One of my abiding memories of the small out-kitchen in East Street was wash day.
I would come home from school to either a line of washing strung outside.......sheets smelling of fresh air...........clothes stretched out and pinned on with the old fashioned dolly pegs.Inside, if it was a damp day, or a wet one, the clothes maiden, as we called it, (the old fashioned equivalent of the airer) stood in front of the fireplace, and if there was a cheerful blaze, the clothes which were hung on there to dry, steamed and gave off a soapy fresh smell. It was the preparation for the washing which mystified me. First of all mum would have the laundry in the sink, and scrub and rub with soap. This she did, even when, later on, we had an early type of washing machine,which was a top loader and lid, and an integral mangle. The whites were soaked in bleach, and rinsed out. There was an old fashioned boiler in the kitchen, rather like a large Burco boiler, into which the clothes placed with wash soap, and the water then heated. When the half lid was lifted the kitchen filled with a steamy cloud. After this process, the rinsing would take place.

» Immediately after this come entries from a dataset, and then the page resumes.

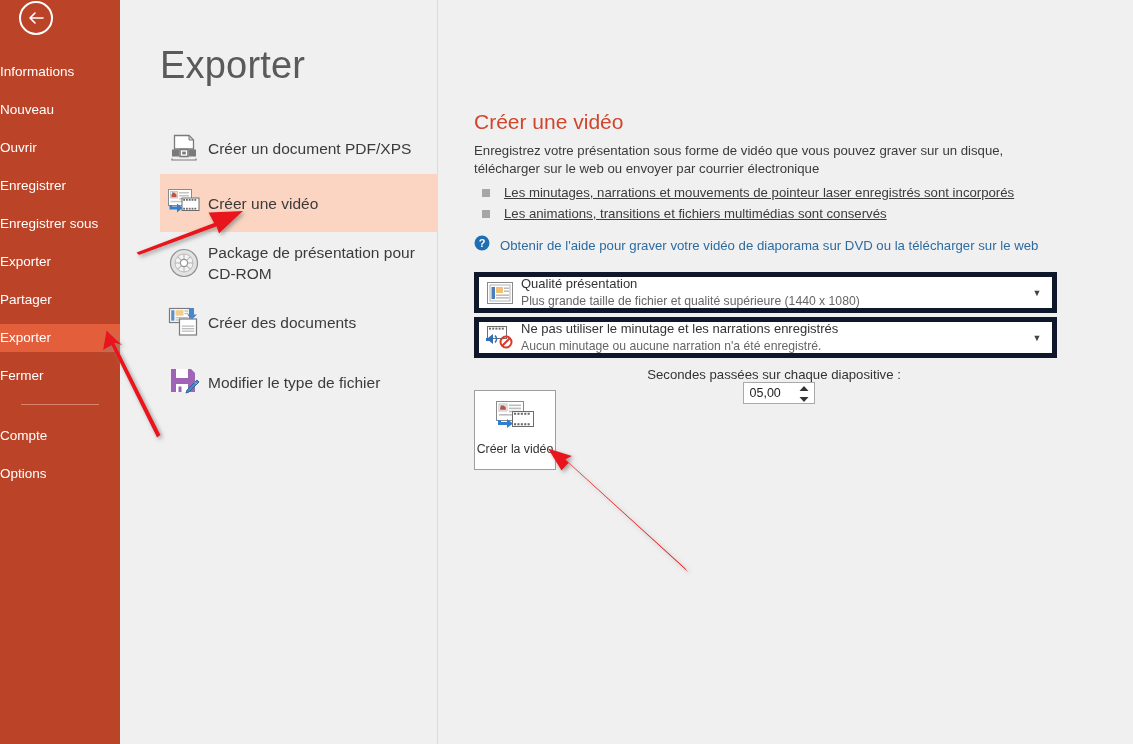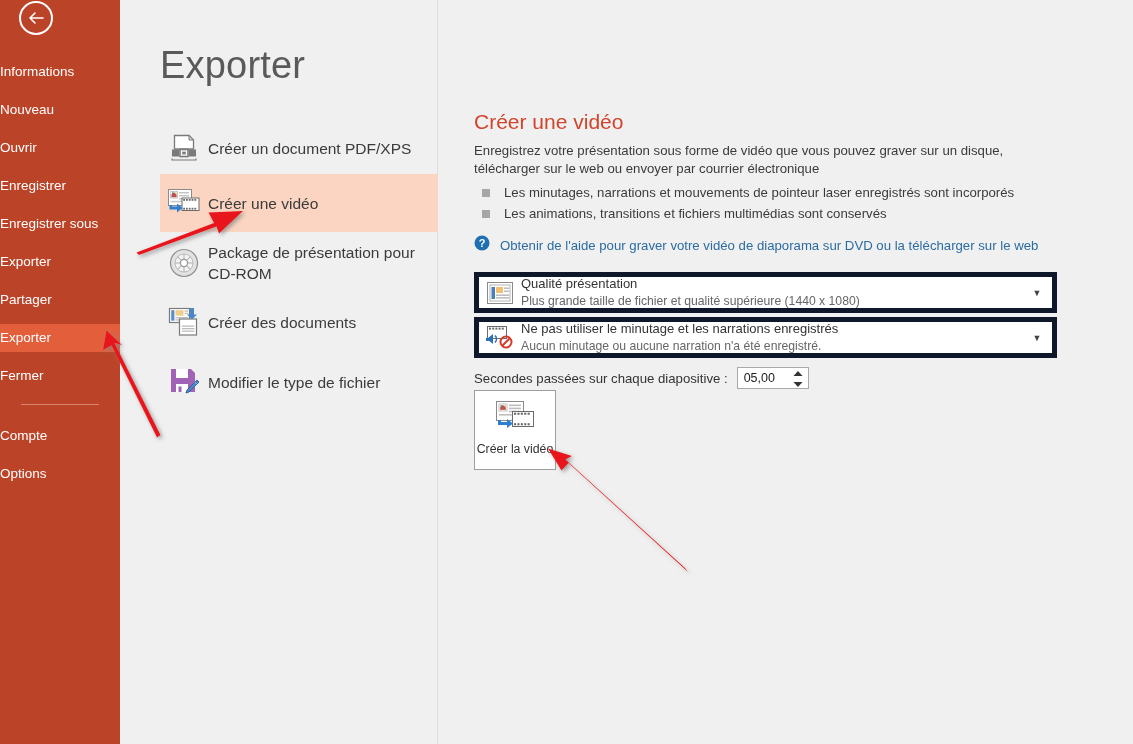--- a/index.html
+++ b/index.html
@@ -121,20 +121,21 @@
   .bullet-sq {
     width: 8px; height: 8px;
     background: #a6a6a6;
     margin: 5px 14px 0 8px;
     min-width: 8px;
   }
   .bullet-txt {
     font-size: 13.2px;
     color: #3b3b3b;
     line-height: 18px;
+    text-decoration: underline;
   }
   #help-row {
     display: flex;
     align-items: center;
     margin-top: 12px;
   }
   #help-link {
     font-size: 13.2px;
     color: #2b6ca3;
     margin-left: 10px;
@@ -163,20 +164,21 @@
     text-align: center;
     font-size: 9px;
     color: #444;
   }
 
   
   #spin-row {
     display: flex;
     align-items: center;
     margin-top: 9px;
+    flex-direction: column;
   }
   #spin-label { font-size: 13.2px; color: #333; }
   #spinner {
     margin-left: 9px;
     width: 72px; height: 22px;
     border: 1px solid #a9a9a9;
     background: #fff;
     display: flex;
     align-items: center;
     position: relative;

For this there was a "dolly tub" and a "posser". There is a dolly tub in this picture, (which is not of our actual kitchen, likewise the other one) and a posser with several legs. Our posser had a metal end like a bell, which had holes round the sides. As the clothes were rinsed a dolly blue bag was put in with them to aid the whitening process. They were used before we had modern laundry detergents with optical brighteners. A factory-produced block was the "modern" (mid-19th century onwards), commercial version of older recipes for whitening clothes, with names like stone blue, fig blue, or thumb blue. It disguised any hint of yellow and helped the household linen look whiter than white. The posser was employed to help squeeze the water out of the laundry, by pushing it down and mashing it! I used to love doing this! The water all poured out of the holes as you lifted it back up again. On to the mangle, where the clothes were passed through and the handle turned manually. Sheets needed a lot of muscle! After all of that, they were pegged out to dry. On extremely wet days I can remember the humidity in the living room, as the clothes were drying.
The water from the dolly tub would be poured out in a soapy froth down the yard from the back door, and made it's way in a small bubbly stream down the steep back street. We always had clean bed linen and clothes. But wash day was hard work. And as today we can forget about clothes as they are washed and dried, it's good to remember that it wasn't always so easy.